Dr. Hall says that breastfed infants have better neurodevelopmental outcome, primarily because of the essential fatty acids present in breast milk. Mother's milk contains long chain polyunsaturated fatty acids (LCPUFAs) like arachidonic acid (AA) and decosahexaenoic acid (DHA) that are used for the structure and function of the brain and the blood vessels supplying oxygen and nutrients to it.
But here's the downside. Dr. Hall says it does not necessarily support catch-up growth in premature and LBW infants. To get around this problem, Dr. Hall encourages breastfeeding supplemented with one or two feedings of premature formula or fortified breast milk.
Recommendations
Dr. Marie Christine Secretin, scientific advisor of Nestlé Switzerland, lists the following concerns in deciding on what formula to give premature and LBW babies: energy density, protein requirements and quality, amino acid profile, fat absorption, LCPUFAs, calcium and phosphorus ratio, and bone mineralization.

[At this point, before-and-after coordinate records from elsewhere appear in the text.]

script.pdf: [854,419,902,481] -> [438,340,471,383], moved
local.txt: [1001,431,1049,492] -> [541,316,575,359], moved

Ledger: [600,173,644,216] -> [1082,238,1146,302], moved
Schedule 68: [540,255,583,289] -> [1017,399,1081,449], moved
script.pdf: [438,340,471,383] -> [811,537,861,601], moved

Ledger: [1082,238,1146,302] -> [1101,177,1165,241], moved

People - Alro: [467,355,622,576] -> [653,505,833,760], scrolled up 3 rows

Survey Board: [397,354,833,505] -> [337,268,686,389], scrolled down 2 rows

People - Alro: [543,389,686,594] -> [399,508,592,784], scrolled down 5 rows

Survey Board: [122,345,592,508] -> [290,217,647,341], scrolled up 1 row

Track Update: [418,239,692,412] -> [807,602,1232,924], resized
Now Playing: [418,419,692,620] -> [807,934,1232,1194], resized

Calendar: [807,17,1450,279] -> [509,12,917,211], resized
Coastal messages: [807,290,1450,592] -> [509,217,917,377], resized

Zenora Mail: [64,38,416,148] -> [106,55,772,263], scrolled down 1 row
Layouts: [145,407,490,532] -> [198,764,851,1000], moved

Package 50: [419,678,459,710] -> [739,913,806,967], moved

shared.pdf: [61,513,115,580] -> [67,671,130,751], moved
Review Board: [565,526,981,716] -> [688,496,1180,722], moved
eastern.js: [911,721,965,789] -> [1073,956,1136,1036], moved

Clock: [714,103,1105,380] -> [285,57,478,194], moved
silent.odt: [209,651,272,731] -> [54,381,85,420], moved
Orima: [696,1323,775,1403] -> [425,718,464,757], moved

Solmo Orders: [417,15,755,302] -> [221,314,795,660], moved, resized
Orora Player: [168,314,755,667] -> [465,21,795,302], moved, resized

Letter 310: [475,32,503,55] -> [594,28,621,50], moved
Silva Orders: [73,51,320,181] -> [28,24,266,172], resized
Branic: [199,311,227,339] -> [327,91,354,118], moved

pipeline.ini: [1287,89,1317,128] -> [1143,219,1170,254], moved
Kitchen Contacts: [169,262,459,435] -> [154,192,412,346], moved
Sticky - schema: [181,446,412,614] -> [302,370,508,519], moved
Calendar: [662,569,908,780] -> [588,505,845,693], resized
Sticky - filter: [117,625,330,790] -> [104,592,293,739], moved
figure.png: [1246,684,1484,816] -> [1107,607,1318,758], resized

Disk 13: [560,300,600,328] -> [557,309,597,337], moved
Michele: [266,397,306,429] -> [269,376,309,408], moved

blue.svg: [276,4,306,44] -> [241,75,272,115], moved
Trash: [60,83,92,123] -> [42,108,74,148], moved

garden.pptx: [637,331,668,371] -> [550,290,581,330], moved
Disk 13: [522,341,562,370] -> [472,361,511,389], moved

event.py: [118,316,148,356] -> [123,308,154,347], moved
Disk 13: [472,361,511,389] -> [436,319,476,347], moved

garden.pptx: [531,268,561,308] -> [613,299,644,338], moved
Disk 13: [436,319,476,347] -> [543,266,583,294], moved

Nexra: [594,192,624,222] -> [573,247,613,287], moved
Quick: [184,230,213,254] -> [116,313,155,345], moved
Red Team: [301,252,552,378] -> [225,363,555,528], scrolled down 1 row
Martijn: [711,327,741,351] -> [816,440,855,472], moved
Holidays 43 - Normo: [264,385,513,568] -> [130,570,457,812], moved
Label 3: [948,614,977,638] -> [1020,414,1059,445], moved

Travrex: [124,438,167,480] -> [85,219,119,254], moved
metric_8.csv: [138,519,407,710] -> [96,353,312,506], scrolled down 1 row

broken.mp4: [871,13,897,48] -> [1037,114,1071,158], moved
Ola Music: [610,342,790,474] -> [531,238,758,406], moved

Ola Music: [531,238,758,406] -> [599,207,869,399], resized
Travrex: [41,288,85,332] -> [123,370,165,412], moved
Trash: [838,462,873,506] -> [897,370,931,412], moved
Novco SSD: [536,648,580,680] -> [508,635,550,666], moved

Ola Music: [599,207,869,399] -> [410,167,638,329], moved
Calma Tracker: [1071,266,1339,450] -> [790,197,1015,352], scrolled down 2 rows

According to her, high energy density formulas have higher osmolarity, which increases the risk of developing necrotizing enterocolitis and adds burden to the premature infant's kidneys thereby causing dehydration. On the other hand, low energy formulas raise the risk of developing patent ductus arteriusis. She recommends a 70 to 85 kcal/100 ml energy density range.
As for protein requirements of LBW babies, Dr. Secretin says the consensus drawn up by professors Tsang and Lucas adopts a range of 3.6 to 3.8 g/kg/day for infants less than one kilogram and 3.0 to 3.6 g/kg/day for those weighing between 1.0 to 1.75 kilograms.
Moreover, Dr. Secretin stresses that the amino acid profile of any milk supplement should resemble that of human milk as close as possible. The standard amino acid profile of whey adapted formulas with a casein-whey ratio of 40:60 is only deficient in tryptophan but sufficient in all other essential amino acids.
Fat absorption in preterm infants is not as efficient as in term infants. Their physiologic mechanisms are not yet fully developed due to their low lipase and bile salt levels. Medium chain triglycerides can be absorbed without the benefit of bile salts, sparing available bile salts for the absorption of long chain triglycerides (LCT). MCTs also have favorable effects on calcium, phosphorus, and magnesium absorption.
Cerebral LCPUFAs, says Dr. Secretin, increase three to five times in utero during the third trimester. Since preterm babies are not able to complete the third trimester, they lack significant levels of DHA and AA. They are also unable to convert the LCPUFA
precursors--linoleic and alpha linolenic acid--into AA and DHA.
Dr. Secretin says adding DHA and AA to the diet of preterm infants helps improve retinal function and visual acuity. But she points out there has to be a balance between AA and DHA levels in formulas for LBW and preterm infants, and a prudent amount of vitamin E has to be added so that AA and DHA will not be oxidized and rendered useless.
Calcium and phosphorus requirements are higher in premature infants than in term infants, that cannot be provided in full by breast milk. Dr. Secretin says the calcium/phosphorus ratio has to be adjusted to meet the high demands of preterms. Use of calcium glycerophosphate is recommended since using only calcium can cause sedimentation and blocking of feeding tubes. Calcium glycerophosphate is more soluble, is easily absorbed, and provides good levels of calcium and phosphorus.